What to do >>
Rewrite the text of every item below with "Grey" replaced by "Gray" and everything else unchanged. Leave the pictures out of your answer.

Data to process >>

%%

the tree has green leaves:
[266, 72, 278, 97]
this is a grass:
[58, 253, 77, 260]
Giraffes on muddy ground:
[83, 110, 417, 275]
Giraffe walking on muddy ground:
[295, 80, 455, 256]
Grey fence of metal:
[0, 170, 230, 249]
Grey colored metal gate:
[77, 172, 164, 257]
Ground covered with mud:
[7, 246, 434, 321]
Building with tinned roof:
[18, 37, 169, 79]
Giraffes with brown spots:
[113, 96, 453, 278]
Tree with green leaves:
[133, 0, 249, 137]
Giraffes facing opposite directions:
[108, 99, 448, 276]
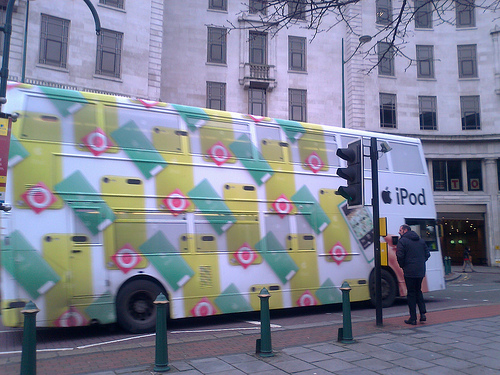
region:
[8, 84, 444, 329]
double decker bus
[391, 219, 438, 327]
man standing beside the bus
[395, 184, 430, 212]
black lettering on white background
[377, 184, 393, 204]
apple logo on the bus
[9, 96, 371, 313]
advertisement on the side of the bus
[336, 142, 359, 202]
black traffic signal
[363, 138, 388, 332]
black pole traffic signal is attached to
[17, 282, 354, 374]
green pillars on the sidewalk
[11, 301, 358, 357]
white lines painted on the street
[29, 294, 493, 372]
sidewalk the man is standing on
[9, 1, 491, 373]
a scene outside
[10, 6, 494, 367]
a photo of downtown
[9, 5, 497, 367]
a scene during the day time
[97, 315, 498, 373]
a gray tile sidewalk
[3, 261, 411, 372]
a green row of posts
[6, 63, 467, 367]
a huge white double decker bus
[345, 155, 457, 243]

%%

Answer to this problem >>
the tree has green leaves:
[266, 72, 278, 97]
this is a grass:
[58, 253, 77, 260]
Giraffes on muddy ground:
[83, 110, 417, 275]
Giraffe walking on muddy ground:
[295, 80, 455, 256]
Gray fence of metal:
[0, 170, 230, 249]
Gray colored metal gate:
[77, 172, 164, 257]
Ground covered with mud:
[7, 246, 434, 321]
Building with tinned roof:
[18, 37, 169, 79]
Giraffes with brown spots:
[113, 96, 453, 278]
Tree with green leaves:
[133, 0, 249, 137]
Giraffes facing opposite directions:
[108, 99, 448, 276]
region:
[8, 84, 444, 329]
double decker bus
[391, 219, 438, 327]
man standing beside the bus
[395, 184, 430, 212]
black lettering on white background
[377, 184, 393, 204]
apple logo on the bus
[9, 96, 371, 313]
advertisement on the side of the bus
[336, 142, 359, 202]
black traffic signal
[363, 138, 388, 332]
black pole traffic signal is attached to
[17, 282, 354, 374]
green pillars on the sidewalk
[11, 301, 358, 357]
white lines painted on the street
[29, 294, 493, 372]
sidewalk the man is standing on
[9, 1, 491, 373]
a scene outside
[10, 6, 494, 367]
a photo of downtown
[9, 5, 497, 367]
a scene during the day time
[97, 315, 498, 373]
a gray tile sidewalk
[3, 261, 411, 372]
a green row of posts
[6, 63, 467, 367]
a huge white double decker bus
[345, 155, 457, 243]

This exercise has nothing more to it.